### Textauszug
╭──

Die Anhänger und Verteidiger Israels haben es zur Zeit schwer: Wie soll man das israelische Vorgehen im Gazastreifen angesichts von über 40 000 Toten und rund 90 000 verletzten Palästinensern sowie angesichts einer ganzen in Schutt und Asche gelegten und damit unbewohnbar gemachten Region noch rechtfertigen? Selbstverteidigung? Angesichts des Mordens und der Zerstörungen, die in keinem Verhältnis mehr zum Anlass stehen – dem Hamas-Überfall auf Israel am 7. Oktober – stehe, sind alle Argumente in dieser Richtung völlig absurd. Das Völkerrecht fordert in einem solchen Fall die Verhältnismäßigkeit des Vorgehens, Israel hat solche Argumente aber wie immer, wenn es um internationales Recht geht, in den Wind geschlagen.
Das bringt auch die Freunde und Anhänger Israels, die immer schnell mit dem Antisemitismus-Vorwurf bei der Hand sind, in die Bredouille. Die Definition für Antisemitismus war früher einmal: Hass auf Juden, weil sie Juden sind. Diese Definition ist zwar heute immer noch richtig, aber Israel und seine Lobby haben inzwischen eine andere Definition durchgesetzt: Antisemitismus ist vorrangig Kritik an Israels Politik. Hier wird also der Antisemitismus-Begriff in pervertierter Weise für die Interessen eines Staates eingesetzt, der permanent gegen Völkerrecht und Menschenrechte verstößt. Aus der Definition, die ausschließlich Juden schützt, ist also eine Begriffsbestimmung geworden, die Israel schützen soll.
Wie reagieren nun die Verteidiger Israels (wenn sie nicht schweigen), wenn nicht nur zahlreiche Völkerrechtler (in Deutschland etwa Norman Paech, in den USA Richard Falk) das israelische Vorgehen im Gazastreifen als „Völkermord“ bezeichnen, sondern sogar renommierte israelische Holocaust-Forscher, die sich in dieser Materie bestens auskennen, so etwa Omer Bartov, Amos Goldberg, Lee Morchedai und Raz Segal.

╰──

Nenne alle Personen, die im Textauszug mit vollem Namen vorkommen. Stütze dich dabei nur auf den Textauszug.

### Gespeicherte Dateneinträge
╭──

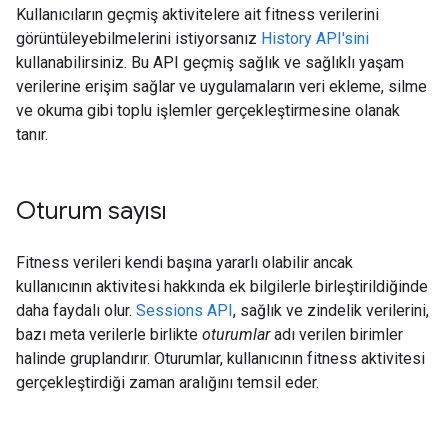
Kullanıcıların geçmiş aktivitelere ait fitness verilerini
görüntüleyebilmelerini istiyorsanız
History API'sini
kullanabilirsiniz. Bu API geçmiş sağlık ve sağlıklı yaşam
verilerine erişim sağlar ve uygulamaların veri ekleme, silme
ve okuma gibi toplu işlemler gerçekleştirmesine olanak
tanır.
Oturum sayısı
Fitness verileri kendi başına yararlı olabilir ancak
kullanıcının aktivitesi hakkında ek bilgilerle birleştirildiğinde
daha faydalı olur.
Sessions API
, sağlık ve zindelik verilerini,
bazı meta verilerle birlikte
oturumlar
adı verilen birimler
halinde gruplandırır. Oturumlar, kullanıcının fitness aktivitesi
gerçekleştirdiği zaman aralığını temsil eder.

╰──

### Antwort
Norman Paech, Richard Falk, Omer Bartov, Amos Goldberg, Lee Morchedai, Raz Segal